Work instructions: Where the string "Rendered" occurs in a line of the data below, that line should be copied.

[[ Record extracts, beginning ]]

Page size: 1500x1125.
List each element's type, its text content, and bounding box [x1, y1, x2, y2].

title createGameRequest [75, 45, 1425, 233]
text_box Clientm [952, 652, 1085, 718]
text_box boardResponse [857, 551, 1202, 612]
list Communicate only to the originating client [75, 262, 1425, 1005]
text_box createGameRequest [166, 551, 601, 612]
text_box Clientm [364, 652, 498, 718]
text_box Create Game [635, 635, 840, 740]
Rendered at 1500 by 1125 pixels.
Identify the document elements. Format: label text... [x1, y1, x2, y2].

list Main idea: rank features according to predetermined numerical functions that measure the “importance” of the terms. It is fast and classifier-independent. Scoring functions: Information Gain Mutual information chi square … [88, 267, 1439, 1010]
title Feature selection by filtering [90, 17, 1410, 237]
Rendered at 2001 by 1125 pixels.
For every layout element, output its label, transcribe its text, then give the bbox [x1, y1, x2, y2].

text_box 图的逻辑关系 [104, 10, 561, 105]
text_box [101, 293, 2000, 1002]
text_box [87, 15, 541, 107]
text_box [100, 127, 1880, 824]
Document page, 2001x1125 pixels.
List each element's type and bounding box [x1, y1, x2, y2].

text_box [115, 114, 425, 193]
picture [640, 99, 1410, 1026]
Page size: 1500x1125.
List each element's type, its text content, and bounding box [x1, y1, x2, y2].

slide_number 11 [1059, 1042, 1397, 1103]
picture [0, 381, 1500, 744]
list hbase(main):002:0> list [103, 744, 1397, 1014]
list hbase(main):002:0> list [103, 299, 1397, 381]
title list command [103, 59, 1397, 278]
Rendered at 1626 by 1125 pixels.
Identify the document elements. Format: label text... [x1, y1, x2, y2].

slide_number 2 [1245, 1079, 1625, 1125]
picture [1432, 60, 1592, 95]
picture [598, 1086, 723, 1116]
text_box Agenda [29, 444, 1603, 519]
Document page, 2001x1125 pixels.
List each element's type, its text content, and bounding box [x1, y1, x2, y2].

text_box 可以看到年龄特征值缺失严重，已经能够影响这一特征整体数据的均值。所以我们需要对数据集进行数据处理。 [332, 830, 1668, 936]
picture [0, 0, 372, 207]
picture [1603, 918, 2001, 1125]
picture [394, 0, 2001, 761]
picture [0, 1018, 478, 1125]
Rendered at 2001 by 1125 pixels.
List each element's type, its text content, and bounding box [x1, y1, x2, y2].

[[ Record extracts, end ]]

Task output:
Rendered at 1500 by 1125 pixels.
Rendered at 2001 by 1125 pixels.
Rendered at 1626 by 1125 pixels.
Rendered at 2001 by 1125 pixels.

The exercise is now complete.